In Secrets Of The Savanna, they even issued a strong call for human population control in Africa, claiming that “despite the ravages of Aids and a plethora of other diseases, Africa’s populations continue to outstrip the carry capacity of the continental resource base”. 

Mark and Delia Owens
Mark and Delia Owens in the North Luangwa National Park in Zambia.

Mark Harvey, a former friend and colleague of the Owenses, told The New Yorker that the pair earned a reputation in the valley for their intolerance of local people. He said: “Their whole attitude was ‘Nice continent. Pity about the Africans.’”

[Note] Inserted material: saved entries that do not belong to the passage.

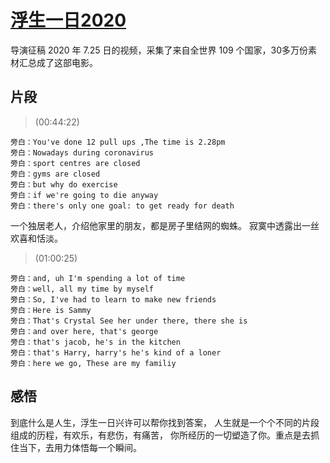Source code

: # [浮生一日2020](https://movie.douban.com/subject/35134779/)

导演征稿 2020 年 7.25 日的视频，采集了来自全世界 109 个国家，30多万份素材汇总成了这部电影。

## 片段


> (00:44:22)
```
旁白：You've done 12 pull ups ,The time is 2.28pm
旁白：Nowadays during coronavirus
旁白：sport centres are closed
旁白：gyms are closed
旁白：but why do exercise
旁白：if we're going to die anyway
旁白：there's only one goal: to get ready for death
```


一个独居老人，介绍他家里的朋友，都是房子里结网的蜘蛛。
寂寞中透露出一丝欢喜和恬淡。

> (01:00:25)
```
旁白：and, uh I'm spending a lot of time
旁白：well, all my time by myself
旁白：So, I've had to learn to make new friends
旁白：Here is Sammy
旁白：That's Crystal See her under there, there she is
旁白：and over here, that's george
旁白：that's jacob, he's in the kitchen
旁白：that's Harry, harry's he's kind of a loner
旁白：here we go, These are my familiy
```

## 感悟
到底什么是人生，浮生一日兴许可以帮你找到答案，
人生就是一个个不同的片段组成的历程，有欢乐，有悲伤，有痛苦，
你所经历的一切塑造了你。重点是去抓住当下，去用力体悟每一个瞬间。

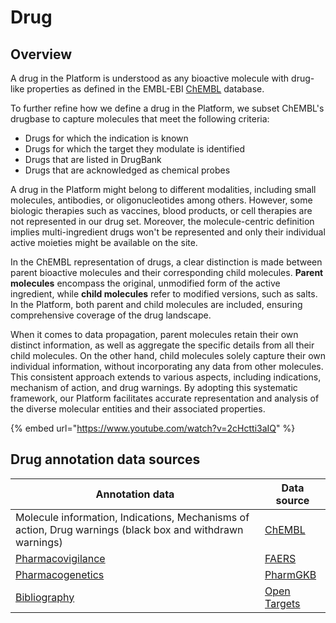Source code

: # Drug

## Overview

A drug in the Platform is understood as any bioactive molecule with drug-like properties as defined in the EMBL-EBI [ChEMBL](https://www.ebi.ac.uk/chembl/) database.

To further refine how we define a drug in the Platform, we subset ChEMBL's drugbase to capture molecules that meet the following criteria:

* Drugs for which the indication is known
* Drugs for which the target they modulate is identified
* Drugs that are listed in DrugBank
* Drugs that are acknowledged as chemical probes

A drug in the Platform might belong to different modalities, including small molecules, antibodies, or oligonucleotides among others. However, some biologic therapies such as vaccines, blood products, or cell therapies are not represented in our drug set. Moreover, the molecule-centric definition implies multi-ingredient drugs won't be represented and only their individual active moieties might be available on the site.

In the ChEMBL representation of drugs, a clear distinction is made between parent bioactive molecules and their corresponding child molecules. **Parent molecules** encompass the original, unmodified form of the active ingredient, while **child molecules** refer to modified versions, such as salts. In the Platform, both parent and child molecules are included, ensuring comprehensive coverage of the drug landscape.

When it comes to data propagation, parent molecules retain their own distinct information, as well as aggregate the specific details from all their child molecules. On the other hand, child molecules solely capture their own individual information, without incorporating any data from other molecules. This consistent approach extends to various aspects, including indications, mechanism of action, and drug warnings. By adopting this systematic framework, our Platform facilitates accurate representation and analysis of the diverse molecular entities and their associated properties.

{% embed url="https://www.youtube.com/watch?v=2cHctti3aIQ" %}

## Drug annotation data sources

| Annotation data                                                                                                                | Data source                                                                                                     |
| ------------------------------------------------------------------------------------------------------------------------------ | --------------------------------------------------------------------------------------------------------------- |
| Molecule information, Indications, Mechanisms of action, Drug warnings (black box and withdrawn warnings)                      | [ChEMBL](https://www.ebi.ac.uk/chembl/)                                                                         |
| [Pharmacovigilance](pharmacovigilance.md)                                                                                      | [FAERS](https://www.fda.gov/drugs/surveillance/questions-and-answers-fdas-adverse-event-reporting-system-faers) |
| [Pharmacogenetics ](https://app.gitbook.com/o/-LC3OlEMulAutIN2QOro/s/-MU4dMxOmLaVNWfVNvpC/~/changes/445/drug/pharmacogenetics) | [PharmGKB](https://www.pharmgkb.org/)                                                                           |
| [Bibliography](../bibliography.md)                                                                                             | [Open Targets](../bibliography.md)                                                                              |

Similarly, PJ Fouche, a professional hunter who managed a hunting concession in a game-management area outside the national park where the Owenses worked, said that Mark Owens developed a “proprietary” feeling about the park’s wildlife. “He didn’t want them [the African people] to be anywhere near his animals. That’s how he saw the animals, as his.”

If you’ve read Where The Crawdads Sing – or indeed watch the movie – it’s worth noting that the novel involves majority white characters,  and when Black people are portrayed, it’s done so in a condescending manner. One example of this is reflected by the way the jailhouse cat, Sunday Justice, takes its name from a real-life Zambian man who previously worked in the Owenses’ camp as a cook. 

Where The Crawdads Sing
Where The Crawdads Sing is out in cinemas now.

While for many, separating the art from the artist is an easy enough thing to do, it’s always worth noting just how close real-life controversy can weave its way into the material.

Speaking about the 1995 murder that Owens is still wanted for questioning in, the former Zambian national police commissioner, Graphael Musamba, said the absence of a body has always hindered the case. He said: “The bush is the perfect place to commit murder… The animals eat the evidence.”

It’s an already eerie sentiment but grows more unsettling when you realise that “the animals eat the evidence” is also a line in the prologue of Where The Crawdads Sing.

With the release of the new film, many have criticised the production as a whole and wondered why so many big names – including Taylor Swift – are attached to it. One Twitter user asked: “Where’s our moral compass?” while another underlines that Where The Crawdads Sing “utilizes racist stereotypes in regards to its characters of color. It never should’ve been published, let alone made into a goddamn movie.” 

While this film may be one of the more talked-about ones of the year, it’s worth looking at why Where The Crawdads Sing has garnered so much attention.

Where The Crawdads Sing is out in UK cinemas now.